Bugün yeni süreçte “demokratik dönüşüm” kavramı öne çıkıyor. Bu kavram PKK için yeni olmasa da mevcut koşullarda daha büyük bir önem taşıyor. Aslında 2013-2015 yıllarında da gündeme gelmiş, ancak devletin müdahalesi nedeniyle tamamlanamamıştı. PKK’nin reel sosyalizme yönelik eleştirisi, öncü parti ve devlet aygıtının iktidara dönüşmesinin yozlaşmaya açık olduğu fikrine dayanıyor. Demokratik Konfederalizm, halkın herhangi bir merkezi otoriteye bağlı kalmadan doğrudan kendisini yönetmesini esas alıyor. Bu nedenle PKK yalnızca bir örgüt değil, aynı zamanda bir toplumsal sistem olarak tanımlanabilir.
Bir ideolojinin başarısı, onun toplumsallaşma derecesiyle ölçülür. Bugün PKK ve temsil ettiği değerler Kürt toplumunun her alanına nüfuz etmiş durumda.

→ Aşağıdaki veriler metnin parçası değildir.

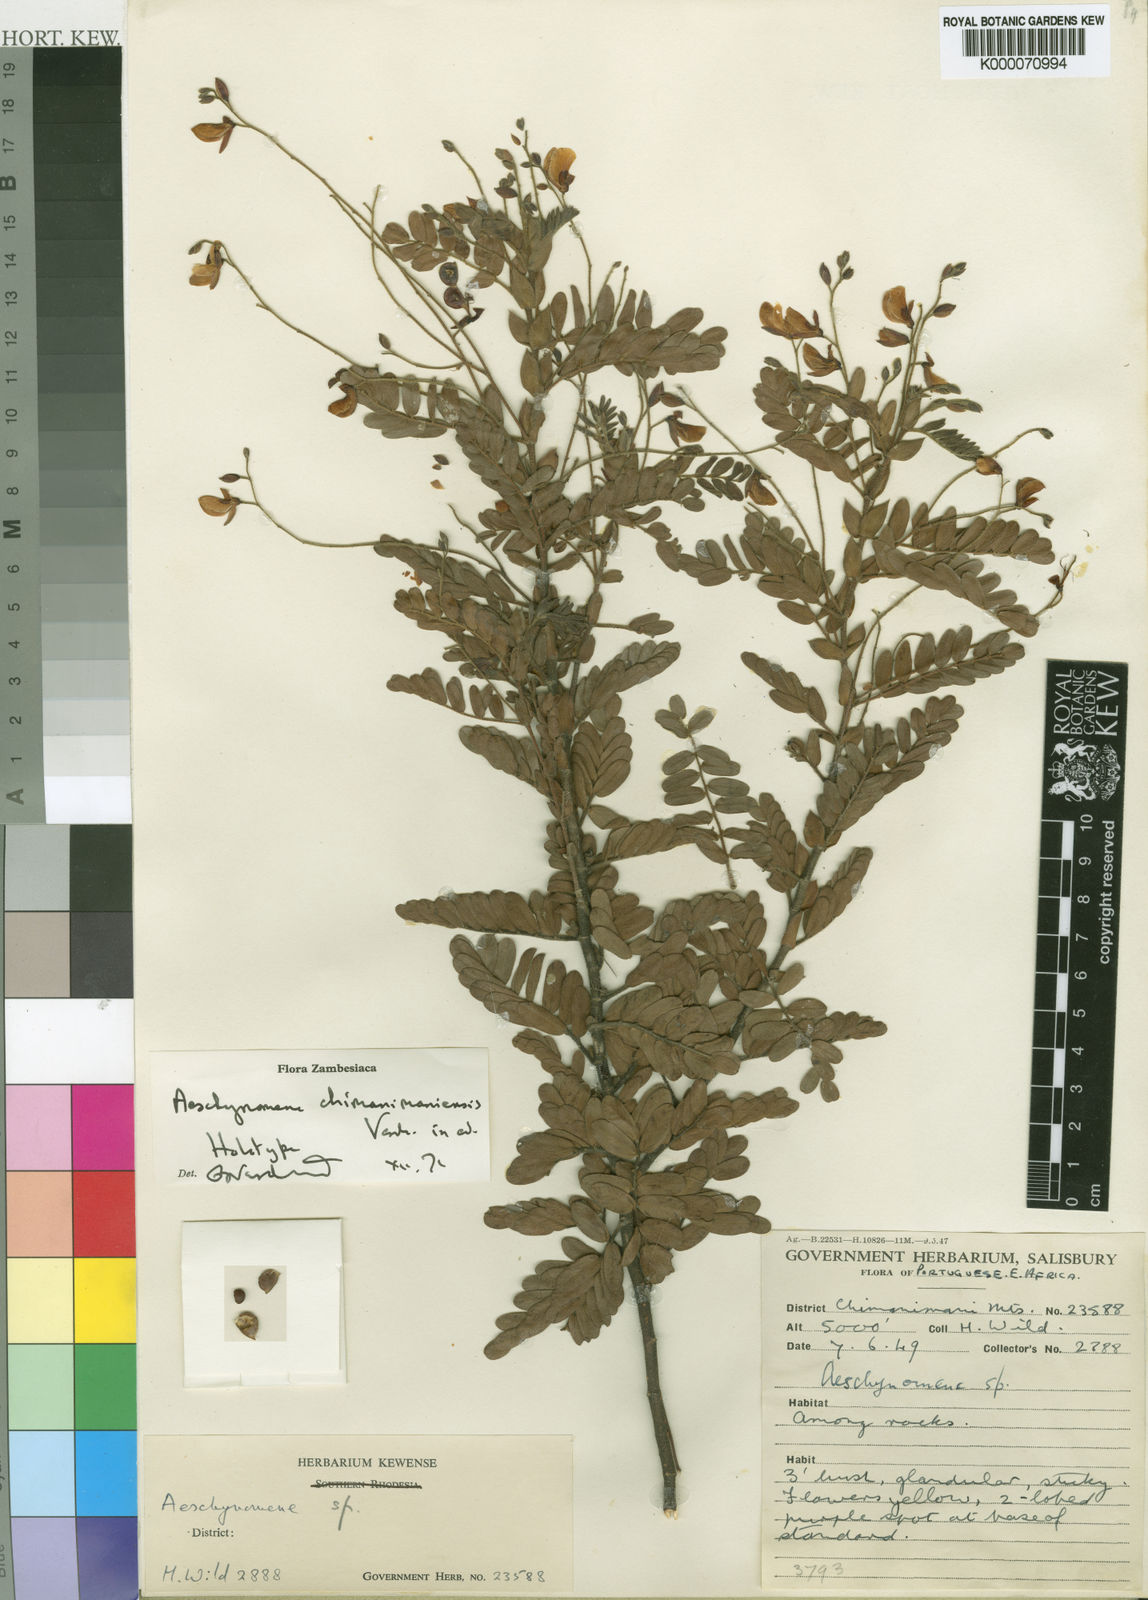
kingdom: Plantae
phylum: Tracheophyta
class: Magnoliopsida
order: Fabales
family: Fabaceae
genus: Aeschynomene
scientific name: Aeschynomene chimanimaniensis
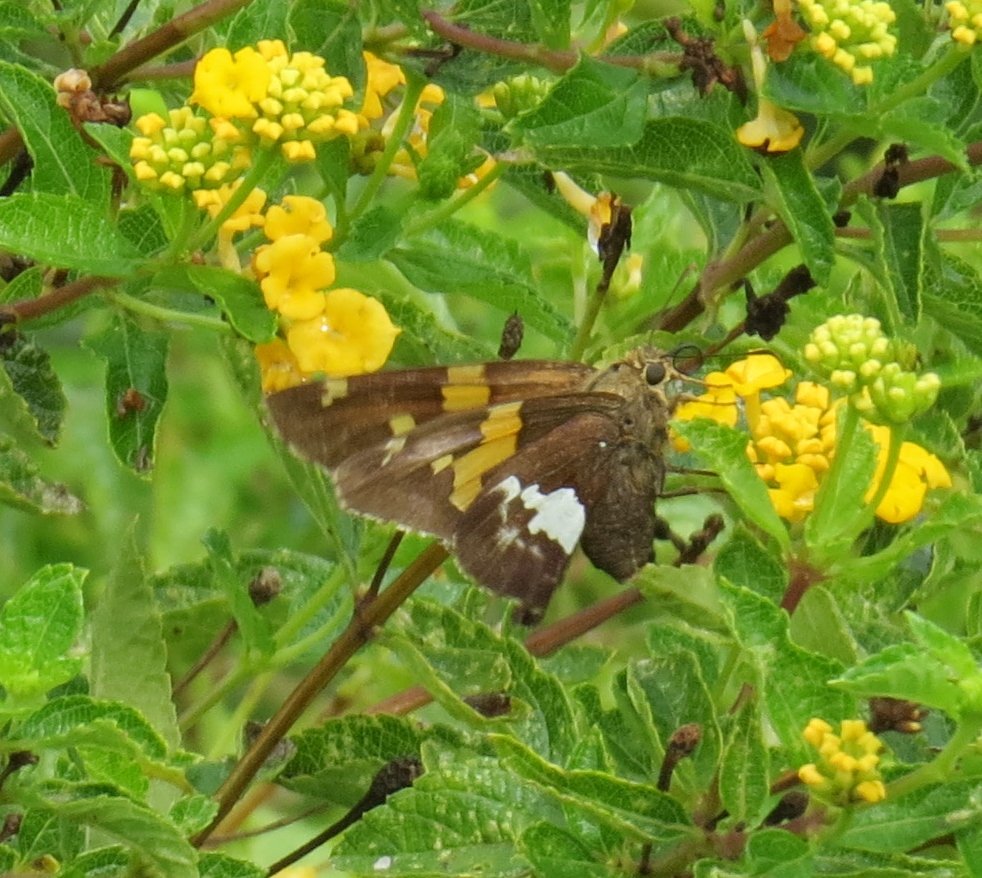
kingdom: Animalia
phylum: Arthropoda
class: Insecta
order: Lepidoptera
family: Hesperiidae
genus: Epargyreus
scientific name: Epargyreus clarus
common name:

Bu yüzden PKK sadece bir siyasi yapı değil, aynı zamanda kültürel, sosyal ve ekonomik bir harekettir. Onun etkisi, yalnızca militan yapısıyla değil, yarattığı değerler sistemiyle de kendini gösteriyor. PKK’nin toplumsal örgütlenme modeli zaman zaman gerileyebilir, bazı unsurlar tasfiye edilebilir, ancak onu tarihten silmek mümkün değildir. Çünkü PKK’nin inşa ettiği toplumsal sistem, herhangi bir otorite boşluğunda hızla kendi siyasi programına uygun bir dönüşüm yaratabilecek dinamizme sahiptir. Bu da egemen güçlerin politikalarını yeniden gözden geçirmeye mecbur bırakmaktadır.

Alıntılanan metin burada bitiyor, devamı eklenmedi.